Jan 02, 2012
“There is no other country in the world that does as much to develop substitute methods for animal testing as Germany,” says Professor Horst Spielmann of the Institute of Pharmacy at Freie Universität Berlin. He should know. Spielmann spent 20 years as head of the Center for Documentation and Evaluation of Alternative Methods to Animal Experiments (Zentralstelle zur Erfassung und Bewertung von Ersatz- und Ergänzungsmethoden zum Tierversuch, ZEBET) at the German Federal Institute for Risk Assessment (BfR), an institution like no other in the world, dedicated to investigating methods that can be used to determine that pharmaceuticals, foods, and chemicals pose no threat to human health – without causing suffering to animal subjects.
Spielmann, who holds a degree in medicine, also views himself as a “scientific diplomat,” since he is the coordinator of the EU project “AXLR8,” whose goal is to promote research on alternative testing methods within Europe and in coordination with the U.S. and Japan. “Since 2004, it has been accepted practice worldwide to perform what we call phototoxicity tests on mouse fibroblasts – meaning connective tissue cells taken from the animals – and no longer on mice or rats themselves,” Spielmann says.

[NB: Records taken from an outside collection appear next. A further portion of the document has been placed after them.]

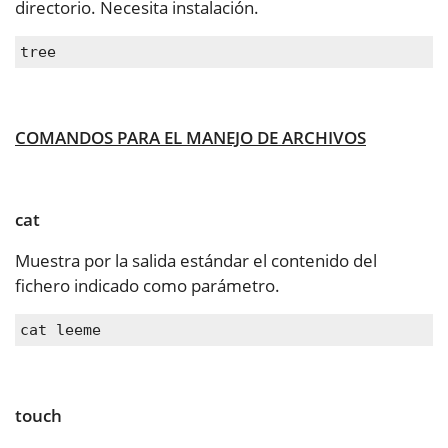
directorio. Necesita instalación.
tree
COMANDOS PARA EL MANEJO DE ARCHIVOS
cat
Muestra por la salida estándar el contenido del
fichero indicado como parámetro.
cat leeme
touch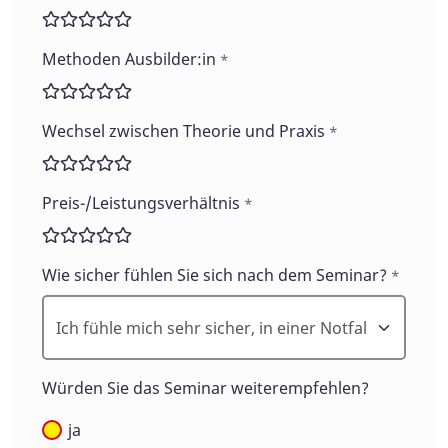
Methoden Ausbilder:in
*
Wechsel zwischen Theorie und Praxis
*
Preis-/Leistungsverhältnis
*
Wie sicher fühlen Sie sich nach dem Seminar?
*
Würden Sie das Seminar weiterempfehlen?
ja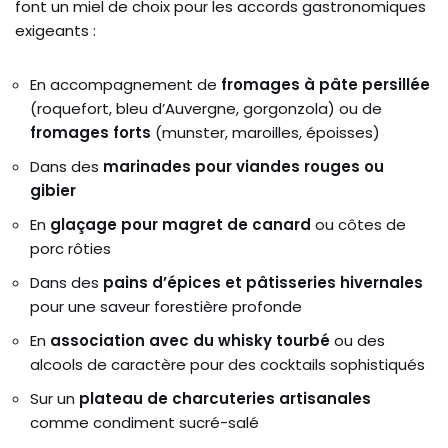
font un miel de choix pour les accords gastronomiques
exigeants :
En accompagnement de
fromages à pâte persillée
(roquefort, bleu d’Auvergne, gorgonzola) ou de
fromages forts
(munster, maroilles, époisses)
Dans des
marinades pour viandes rouges ou
gibier
En
glaçage pour magret de canard
ou côtes de
porc rôties
Dans des
pains d’épices et pâtisseries hivernales
pour une saveur forestière profonde
En
association avec du whisky tourbé
ou des
alcools de caractère pour des cocktails sophistiqués
Sur un
plateau de charcuteries artisanales
comme condiment sucré-salé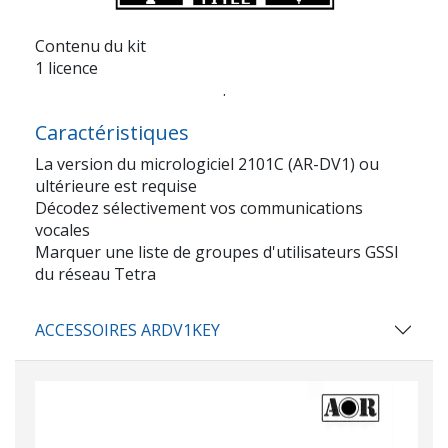
Contenu du kit
1 licence
.
Caractéristiques
La version du micrologiciel 2101C (AR-DV1) ou
ultérieure est requise
Décodez sélectivement vos communications
vocales
Marquer une liste de groupes d'utilisateurs GSSI
du réseau Tetra
ACCESSOIRES ARDV1KEY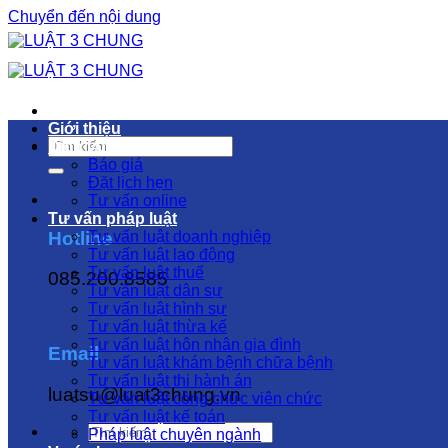
Chuyển đến nội dung
Giới thiệu
Dịch vụ luật sư
Báo giá
Đặt lịch hẹn
Tư vấn online
Tư vấn pháp luật
Hotline
Tư vấn luật doanh nghiệp
Tư vấn luật lao động
Tư vấn luật thuế
085.200.8585
Tư vấn luật dân sự
Tư vấn luật hình sự
Tư vấn luật thừa kế
Tư vấn luật hôn nhân gia đình
Email
Tư vấn luật khám bệnh chữa bệnh
Tư vấn luật thi hành án
luatsu@luat3chung.vn
Tư vấn luật công chức viên chức
Tư vấn luật kế toán
Pháp luật chuyên ngành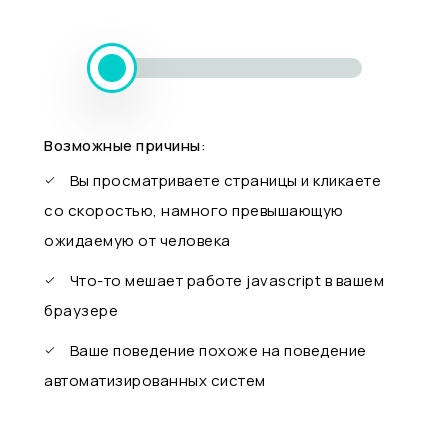
Возможные причины:
Вы просматриваете страницы и кликаете
со скоростью, намного превышающую
ожидаемую от человека
Что-то мешает работе javascript в вашем
браузере
Ваше поведение похоже на поведение
автоматизированных систем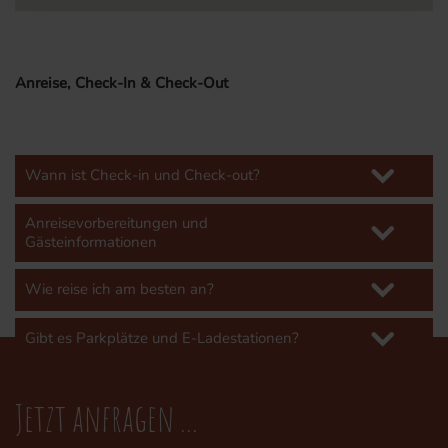
Anreise, Check-In & Check-Out
Wann ist Check-in und Check-out?
Anreisevorbereitungen und
Gästeinformationen
Wie reise ich am besten an?
Gibt es Parkplätze und E-Ladestationen?
Jetzt anfragen ...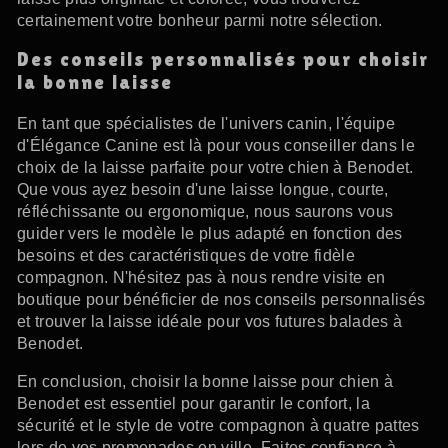
certainement votre bonheur parmi notre sélection.
Des conseils personnalisés pour choisir
la bonne laisse
En tant que spécialistes de l'univers canin, l'équipe
d'Élégance Canine est là pour vous conseiller dans le
choix de la laisse parfaite pour votre chien à Benodet.
Que vous ayez besoin d'une laisse longue, courte,
réfléchissante ou ergonomique, nous saurons vous
guider vers le modèle le plus adapté en fonction des
besoins et des caractéristiques de votre fidèle
compagnon. N'hésitez pas à nous rendre visite en
boutique pour bénéficier de nos conseils personnalisés
et trouver la laisse idéale pour vos futures balades à
Benodet.
En conclusion, choisir la bonne laisse pour chien à
Benodet est essentiel pour garantir le confort, la
sécurité et le style de votre compagnon à quatre pattes
lors de vos promenades en ville. Faites confiance à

This gives researchers a reliable way to test common side effects of antibiotics, such as reddening of the skin on UV exposure, without experimenting on animals. But it often takes years for these kinds of methods to be validated through experiments and acknowledged and approved around the world. One of the goals of AXLR8, Spielmann says, is just what its name indicates: to speed up these processes. “The biggest breakthrough for us came when we were allowed to work with human cells and tissue, or with what we call reconstructed organs, which are developed from human cells through biotechnology and can sometimes be highly complex, and no longer with rats and mice,” he says.

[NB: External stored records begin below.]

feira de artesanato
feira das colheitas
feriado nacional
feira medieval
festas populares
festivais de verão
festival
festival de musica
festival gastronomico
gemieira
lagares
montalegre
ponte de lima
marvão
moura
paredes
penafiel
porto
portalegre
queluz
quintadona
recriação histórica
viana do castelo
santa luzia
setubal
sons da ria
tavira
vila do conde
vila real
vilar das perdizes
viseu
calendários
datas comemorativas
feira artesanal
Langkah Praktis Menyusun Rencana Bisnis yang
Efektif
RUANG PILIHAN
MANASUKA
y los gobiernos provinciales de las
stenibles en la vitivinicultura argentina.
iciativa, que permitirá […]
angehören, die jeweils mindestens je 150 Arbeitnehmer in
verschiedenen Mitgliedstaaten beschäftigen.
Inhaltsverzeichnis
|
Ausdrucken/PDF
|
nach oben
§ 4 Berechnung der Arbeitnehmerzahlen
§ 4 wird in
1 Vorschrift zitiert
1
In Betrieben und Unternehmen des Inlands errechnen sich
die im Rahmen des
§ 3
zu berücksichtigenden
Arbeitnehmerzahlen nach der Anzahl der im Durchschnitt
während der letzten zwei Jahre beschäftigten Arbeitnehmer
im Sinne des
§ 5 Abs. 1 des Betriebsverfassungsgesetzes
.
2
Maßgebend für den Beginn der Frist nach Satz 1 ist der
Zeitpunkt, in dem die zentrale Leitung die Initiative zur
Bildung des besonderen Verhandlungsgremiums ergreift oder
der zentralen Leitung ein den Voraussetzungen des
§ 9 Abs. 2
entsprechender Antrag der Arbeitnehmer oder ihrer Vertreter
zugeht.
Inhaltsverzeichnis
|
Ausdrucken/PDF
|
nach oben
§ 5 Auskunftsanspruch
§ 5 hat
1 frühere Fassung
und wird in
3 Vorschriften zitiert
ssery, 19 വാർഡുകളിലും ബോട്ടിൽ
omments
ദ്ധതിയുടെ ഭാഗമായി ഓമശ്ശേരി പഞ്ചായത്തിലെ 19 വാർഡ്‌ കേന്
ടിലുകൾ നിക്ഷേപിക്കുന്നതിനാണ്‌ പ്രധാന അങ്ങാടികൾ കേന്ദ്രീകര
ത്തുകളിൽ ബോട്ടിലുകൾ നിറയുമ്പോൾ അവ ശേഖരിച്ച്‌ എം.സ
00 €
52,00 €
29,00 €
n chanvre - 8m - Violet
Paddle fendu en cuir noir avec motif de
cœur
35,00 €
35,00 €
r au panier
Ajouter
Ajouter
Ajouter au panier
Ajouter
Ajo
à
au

Pharmacologist and professor Monika Schäfer-Korting leads a working group at the Institute of Pharmacy, studying the development of alternative methods not only for safety testing, but also for improved development of pharmaceuticals to treat skin diseases. “The skin is one of the three routes toxins can take to enter the human body,” Schäfer-Korting says. For example, 90 percent of pesticides absorbed into the body come through the skin, not through the lungs or the gastrointestinal tract. “We are looking at how substances are absorbed into the skin, and moreover at whether, and if so how, they are metabolized in the deeper layers of the skin,” she explains.
To better understand these kinds of effects, the researchers at Freie Universität are working with skin reconstructed in the lab as a replacement for animal testing. The tissue is cultured from human skin cells on supporting membranes; the cells themselves come from “residual skin” left over after surgery. These kinds of models can be used to test various active ingredients for potential harm at the cellular level. If a toxin or drug is supposed to work in a particular place inside the body, it must first penetrate the stratum corneum, the skin’s protective outermost layer.

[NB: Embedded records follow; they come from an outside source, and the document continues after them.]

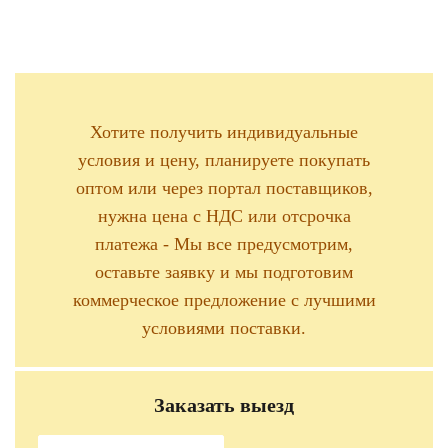
Хотите получить индивидуальные
условия и цену, планируете покупать
оптом или через портал поставщиков,
нужна цена с НДС или отсрочка
платежа - Мы все предусмотрим,
оставьте заявку и мы подготовим
коммерческое предложение с лучшими
условиями поставки.
Заказать выезд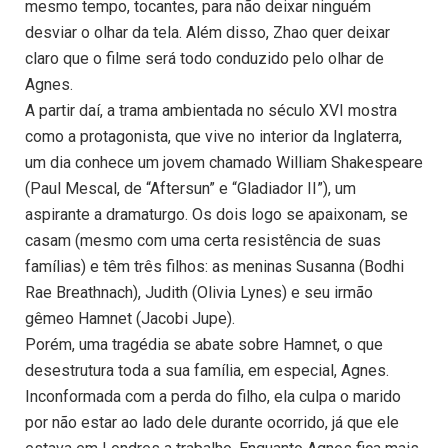
mesmo tempo, tocantes, para não deixar ninguém
desviar o olhar da tela. Além disso, Zhao quer deixar
claro que o filme será todo conduzido pelo olhar de
Agnes.
A partir daí, a trama ambientada no século XVI mostra
como a protagonista, que vive no interior da Inglaterra,
um dia conhece um jovem chamado William Shakespeare
(Paul Mescal, de “Aftersun” e “Gladiador II”), um
aspirante a dramaturgo. Os dois logo se apaixonam, se
casam (mesmo com uma certa resistência de suas
famílias) e têm três filhos: as meninas Susanna (Bodhi
Rae Breathnach), Judith (Olivia Lynes) e seu irmão
gêmeo Hamnet (Jacobi Jupe).
Porém, uma tragédia se abate sobre Hamnet, o que
desestrutura toda a sua família, em especial, Agnes.
Inconformada com a perda do filho, ela culpa o marido
por não estar ao lado dele durante ocorrido, já que ele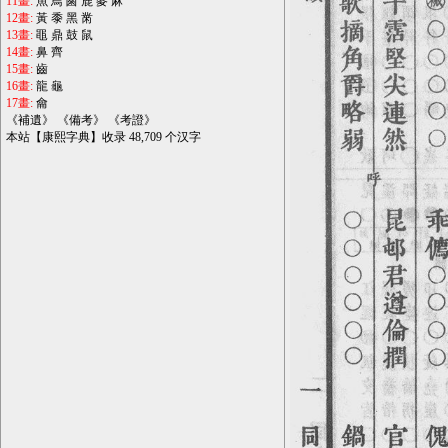
11畫:
魚
鳥
鹵
鹿
麥
麻
12畫:
黃
黍
黑
黹
13畫:
黽
鼎
鼓
鼠
14畫:
鼻
齊
15畫:
齒
16畫:
龍
龜
17畫:
龠
《
補遺
》 《
備考
》 《
考證
》
本站【康熙字典】收录 48,709 个汉字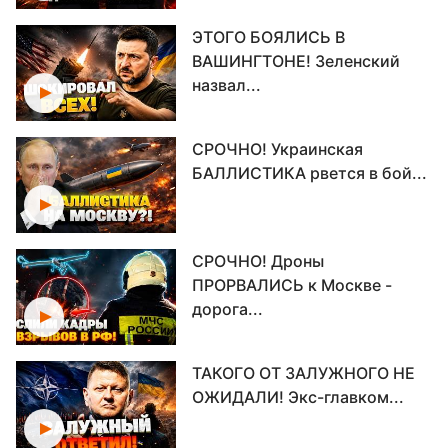
ЭТОГО БОЯЛИСЬ В
ВАШИНГТОНЕ! Зеленский
назвал...
СРОЧНО! Украинская
БАЛЛИСТИКА рвется в бой...
СРОЧНО! Дроны
ПРОРВАЛИСЬ к Москве -
дорога...
ТАКОГО ОТ ЗАЛУЖНОГО НЕ
ОЖИДАЛИ! Экс-главком...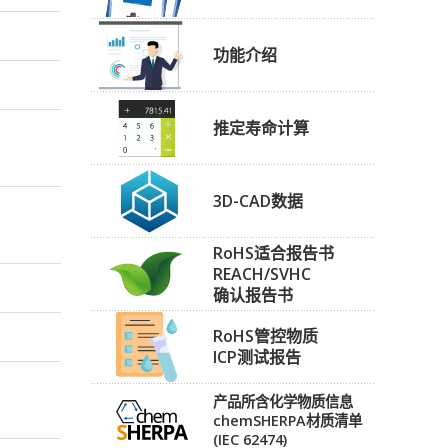
功能介绍
推定寿命计算
3D-CAD数据
RoHS适合报告书
REACH/SVHC
确认报告书
RoHS管控物质
ICP测试报告
产品所含化学物质信息
chemSHERPA材质清单
(IEC 62474)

This barrier, which protects us from toxins in our surroundings, is a major hurdle for pharmaceuticals, but it can be overcome with appropriate “transporters.” For example, drugs can be integrated into lipid nanoparticles, tiny spheres of fat just 180 nanometers in diameter (one nanometer is equal to one-billionth of one meter), which easily penetrate the stratum corneum, efficiently delivering the medications into the skin.
With support from the German Federal Ministry of Education and Research (BMBF), researchers at Freie Universität Berlin and ZEBET are working together to develop tests that use reconstructed skin to measure how pharmaceuticals or toxins are absorbed and metabolized.
And yet, the number of tests conducted on animals is still rising – because, for instance, genetically modified mice are being used as models so that scientists can better understand hereditary diseases and develop new therapies. That fact gave pharmaceutical researchers at Freie Universität the idea of transferring these kinds of disease models to the cellular level. “By turning various genes within skin cell models on and off, we can produce diseased skin that mimics eczema, for instance,” explains Schäfer-Korting.
This “diseased” skin is then used to test the effects of suitable drugs, such as cortisone. It is now also possible to “build” these kinds of models for skin tumors or skin infections by cultivating tumor cells or microorganisms along with the skin. At Freie Universität Berlin, these kinds of models are being used in work toward developing new tumor treatments, for example.
The researchers already hold a patent for one such medication. The new methods, says Schäfer-Korting, can significantly reduce the number of tests performed on animals. “But we can’t replace them completely, at least not yet,” she says, adding that the routes the substances take as they travel through the human body are too complex. “And before a new substance is used on people for the first time, it has to be tested on animals.”